┌──

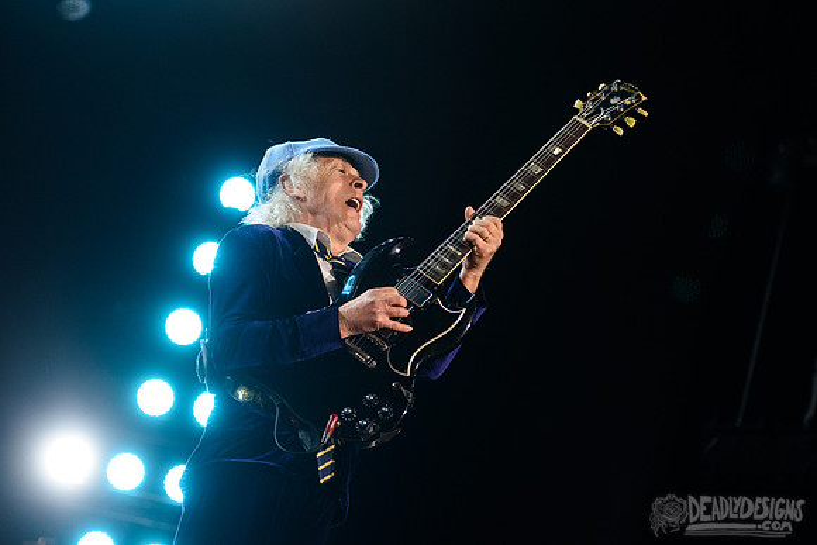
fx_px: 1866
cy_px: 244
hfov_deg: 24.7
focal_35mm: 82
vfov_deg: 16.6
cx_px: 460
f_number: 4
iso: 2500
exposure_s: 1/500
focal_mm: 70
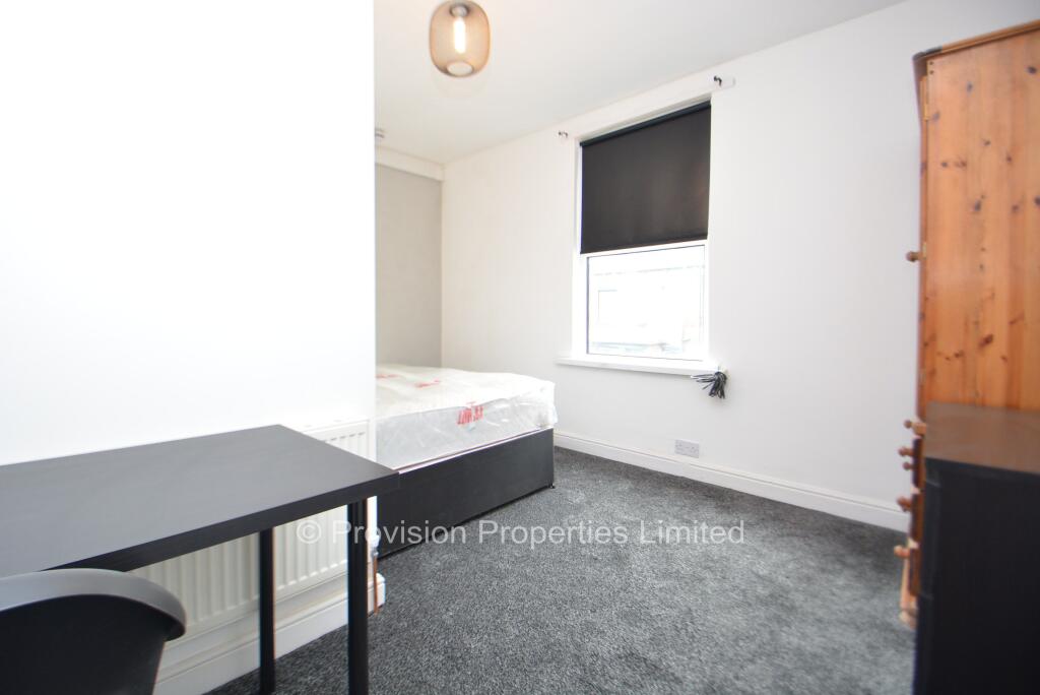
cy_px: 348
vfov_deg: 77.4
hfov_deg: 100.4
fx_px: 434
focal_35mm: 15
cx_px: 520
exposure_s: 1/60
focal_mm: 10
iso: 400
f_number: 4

└──

§ Directions for this task: A word-for-word reprint of the listing above is needed, minus the pictures.

§ Answer to this task:
fx_px: 1866
cy_px: 244
hfov_deg: 24.7
focal_35mm: 82
vfov_deg: 16.6
cx_px: 460
f_number: 4
iso: 2500
exposure_s: 1/500
focal_mm: 70
cy_px: 348
vfov_deg: 77.4
hfov_deg: 100.4
fx_px: 434
focal_35mm: 15
cx_px: 520
exposure_s: 1/60
focal_mm: 10
iso: 400
f_number: 4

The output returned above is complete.